# Request:
Which lines in the records below contain the word "with"? Pick out each of them and copy it in full, counting a match only when the case is the same.

───

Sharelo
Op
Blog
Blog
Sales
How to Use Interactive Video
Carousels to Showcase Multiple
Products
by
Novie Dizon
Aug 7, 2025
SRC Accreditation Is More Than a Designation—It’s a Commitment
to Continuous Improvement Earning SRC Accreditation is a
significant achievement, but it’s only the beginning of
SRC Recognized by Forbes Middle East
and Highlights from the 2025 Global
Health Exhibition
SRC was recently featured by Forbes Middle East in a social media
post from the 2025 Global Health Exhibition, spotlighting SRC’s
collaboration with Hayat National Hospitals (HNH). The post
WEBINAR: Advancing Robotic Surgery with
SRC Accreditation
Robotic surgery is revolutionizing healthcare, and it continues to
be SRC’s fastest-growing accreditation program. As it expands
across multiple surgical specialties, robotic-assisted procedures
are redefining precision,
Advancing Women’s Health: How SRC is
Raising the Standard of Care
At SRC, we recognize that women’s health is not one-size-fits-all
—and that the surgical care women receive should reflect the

───

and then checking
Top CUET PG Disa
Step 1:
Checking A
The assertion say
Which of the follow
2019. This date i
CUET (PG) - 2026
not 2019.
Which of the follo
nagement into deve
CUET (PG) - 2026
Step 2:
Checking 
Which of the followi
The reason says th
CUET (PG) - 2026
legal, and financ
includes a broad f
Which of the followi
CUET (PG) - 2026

───

# Task answer:
collaboration with Hayat National Hospitals (HNH). The post
WEBINAR: Advancing Robotic Surgery with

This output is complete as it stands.